To do: Could you filter the records below down to the lines that include the word "product"?

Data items
------------------------
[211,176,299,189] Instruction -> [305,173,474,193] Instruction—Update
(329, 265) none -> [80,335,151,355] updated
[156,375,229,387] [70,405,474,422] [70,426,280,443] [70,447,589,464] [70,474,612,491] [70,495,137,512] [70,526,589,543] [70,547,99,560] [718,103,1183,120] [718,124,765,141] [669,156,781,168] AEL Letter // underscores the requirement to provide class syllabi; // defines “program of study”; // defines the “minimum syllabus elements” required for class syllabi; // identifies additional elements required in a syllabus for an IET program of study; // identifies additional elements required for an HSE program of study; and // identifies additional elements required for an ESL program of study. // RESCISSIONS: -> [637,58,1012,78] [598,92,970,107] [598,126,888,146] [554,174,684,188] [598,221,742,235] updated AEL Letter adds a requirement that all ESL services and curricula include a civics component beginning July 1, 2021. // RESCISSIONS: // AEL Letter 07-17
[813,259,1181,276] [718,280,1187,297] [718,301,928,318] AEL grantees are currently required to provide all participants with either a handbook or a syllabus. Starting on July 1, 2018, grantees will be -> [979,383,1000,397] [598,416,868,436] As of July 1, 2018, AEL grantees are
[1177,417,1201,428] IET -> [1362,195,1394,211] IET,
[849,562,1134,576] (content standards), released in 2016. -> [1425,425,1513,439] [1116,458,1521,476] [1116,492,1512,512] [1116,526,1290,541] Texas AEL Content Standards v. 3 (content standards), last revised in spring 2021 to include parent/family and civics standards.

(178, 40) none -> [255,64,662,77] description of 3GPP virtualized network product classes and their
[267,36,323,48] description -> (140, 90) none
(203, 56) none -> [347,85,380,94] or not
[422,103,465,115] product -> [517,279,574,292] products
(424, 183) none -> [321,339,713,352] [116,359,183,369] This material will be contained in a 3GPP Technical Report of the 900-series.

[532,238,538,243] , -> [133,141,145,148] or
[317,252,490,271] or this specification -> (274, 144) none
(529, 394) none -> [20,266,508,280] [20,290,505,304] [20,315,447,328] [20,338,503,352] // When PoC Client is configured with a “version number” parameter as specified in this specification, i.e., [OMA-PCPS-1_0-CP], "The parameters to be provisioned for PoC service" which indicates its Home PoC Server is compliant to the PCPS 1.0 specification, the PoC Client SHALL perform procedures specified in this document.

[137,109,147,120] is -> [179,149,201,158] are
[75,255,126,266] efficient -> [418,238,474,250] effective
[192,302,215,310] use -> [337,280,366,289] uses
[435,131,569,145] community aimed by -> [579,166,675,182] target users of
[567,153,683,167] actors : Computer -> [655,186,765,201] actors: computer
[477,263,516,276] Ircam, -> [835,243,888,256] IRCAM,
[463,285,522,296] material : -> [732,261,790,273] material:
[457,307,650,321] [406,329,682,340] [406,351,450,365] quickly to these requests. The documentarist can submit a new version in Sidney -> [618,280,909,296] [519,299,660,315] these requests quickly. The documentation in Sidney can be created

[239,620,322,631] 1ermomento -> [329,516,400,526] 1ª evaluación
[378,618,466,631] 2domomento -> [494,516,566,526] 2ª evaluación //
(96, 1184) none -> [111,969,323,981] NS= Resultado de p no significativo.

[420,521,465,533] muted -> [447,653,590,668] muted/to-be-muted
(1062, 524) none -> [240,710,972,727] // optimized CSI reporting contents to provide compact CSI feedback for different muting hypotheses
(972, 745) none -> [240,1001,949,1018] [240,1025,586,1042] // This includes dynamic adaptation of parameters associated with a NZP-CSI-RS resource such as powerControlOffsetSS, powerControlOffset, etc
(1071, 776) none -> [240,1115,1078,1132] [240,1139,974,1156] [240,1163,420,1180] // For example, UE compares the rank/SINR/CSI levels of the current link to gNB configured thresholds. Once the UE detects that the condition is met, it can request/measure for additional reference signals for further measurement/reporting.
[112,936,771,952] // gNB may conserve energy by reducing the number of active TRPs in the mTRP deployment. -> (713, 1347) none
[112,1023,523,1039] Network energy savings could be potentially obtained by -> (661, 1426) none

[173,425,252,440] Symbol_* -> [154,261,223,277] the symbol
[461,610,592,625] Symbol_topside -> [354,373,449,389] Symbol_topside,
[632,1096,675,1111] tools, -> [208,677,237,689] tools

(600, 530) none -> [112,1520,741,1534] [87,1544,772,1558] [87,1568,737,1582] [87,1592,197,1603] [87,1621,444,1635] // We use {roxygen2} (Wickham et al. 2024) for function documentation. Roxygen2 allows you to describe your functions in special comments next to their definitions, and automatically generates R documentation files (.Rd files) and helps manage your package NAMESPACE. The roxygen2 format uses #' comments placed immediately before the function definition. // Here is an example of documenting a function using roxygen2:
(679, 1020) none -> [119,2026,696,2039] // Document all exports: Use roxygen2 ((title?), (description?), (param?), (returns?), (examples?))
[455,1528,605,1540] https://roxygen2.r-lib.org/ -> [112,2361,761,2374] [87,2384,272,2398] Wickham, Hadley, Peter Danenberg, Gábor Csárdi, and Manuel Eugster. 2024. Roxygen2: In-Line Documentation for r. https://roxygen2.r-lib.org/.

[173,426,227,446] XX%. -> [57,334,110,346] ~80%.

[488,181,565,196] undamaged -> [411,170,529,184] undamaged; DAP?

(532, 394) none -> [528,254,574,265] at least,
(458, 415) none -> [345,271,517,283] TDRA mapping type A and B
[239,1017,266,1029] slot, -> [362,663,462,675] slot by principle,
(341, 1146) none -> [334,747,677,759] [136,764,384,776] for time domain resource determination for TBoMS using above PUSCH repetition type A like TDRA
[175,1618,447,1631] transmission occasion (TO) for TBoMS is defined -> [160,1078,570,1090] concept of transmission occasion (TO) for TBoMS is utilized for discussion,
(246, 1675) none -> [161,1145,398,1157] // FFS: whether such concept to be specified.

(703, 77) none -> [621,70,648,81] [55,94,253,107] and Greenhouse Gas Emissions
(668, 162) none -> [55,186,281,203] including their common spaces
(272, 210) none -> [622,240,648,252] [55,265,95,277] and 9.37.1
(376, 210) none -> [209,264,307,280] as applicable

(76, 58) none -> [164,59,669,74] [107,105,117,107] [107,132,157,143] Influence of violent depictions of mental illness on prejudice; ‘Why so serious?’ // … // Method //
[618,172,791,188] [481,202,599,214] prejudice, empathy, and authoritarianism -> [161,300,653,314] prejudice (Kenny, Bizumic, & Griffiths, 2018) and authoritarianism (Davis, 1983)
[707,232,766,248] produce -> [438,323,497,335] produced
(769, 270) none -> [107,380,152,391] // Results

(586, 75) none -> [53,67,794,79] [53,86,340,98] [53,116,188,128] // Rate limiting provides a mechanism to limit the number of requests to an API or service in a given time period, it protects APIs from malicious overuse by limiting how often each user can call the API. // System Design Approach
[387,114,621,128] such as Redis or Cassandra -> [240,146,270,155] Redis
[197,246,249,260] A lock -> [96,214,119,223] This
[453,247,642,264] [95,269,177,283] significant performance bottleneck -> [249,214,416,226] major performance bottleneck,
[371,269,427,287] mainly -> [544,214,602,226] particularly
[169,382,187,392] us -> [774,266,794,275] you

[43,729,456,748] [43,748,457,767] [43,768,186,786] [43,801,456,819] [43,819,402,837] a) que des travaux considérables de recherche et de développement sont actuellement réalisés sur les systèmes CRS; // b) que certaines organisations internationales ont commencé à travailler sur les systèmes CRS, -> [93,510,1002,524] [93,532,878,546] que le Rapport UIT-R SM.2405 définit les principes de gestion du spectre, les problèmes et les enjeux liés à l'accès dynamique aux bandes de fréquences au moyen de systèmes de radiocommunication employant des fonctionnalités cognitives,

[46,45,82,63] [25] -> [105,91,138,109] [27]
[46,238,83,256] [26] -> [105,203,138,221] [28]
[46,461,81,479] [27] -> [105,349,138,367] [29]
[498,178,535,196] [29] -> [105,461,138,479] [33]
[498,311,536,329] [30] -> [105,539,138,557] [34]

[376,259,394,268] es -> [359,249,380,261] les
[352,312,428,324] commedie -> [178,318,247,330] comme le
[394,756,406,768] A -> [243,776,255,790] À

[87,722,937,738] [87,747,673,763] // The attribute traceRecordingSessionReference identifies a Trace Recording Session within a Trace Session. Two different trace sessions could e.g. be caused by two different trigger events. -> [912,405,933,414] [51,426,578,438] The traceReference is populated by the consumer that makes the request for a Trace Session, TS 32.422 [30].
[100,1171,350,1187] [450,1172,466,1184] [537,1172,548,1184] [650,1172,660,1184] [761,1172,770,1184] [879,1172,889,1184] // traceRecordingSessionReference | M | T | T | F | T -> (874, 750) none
------------------------
Task output:
(178, 40) none -> [255,64,662,77] description of 3GPP virtualized network product classes and their
[422,103,465,115] product -> [517,279,574,292] products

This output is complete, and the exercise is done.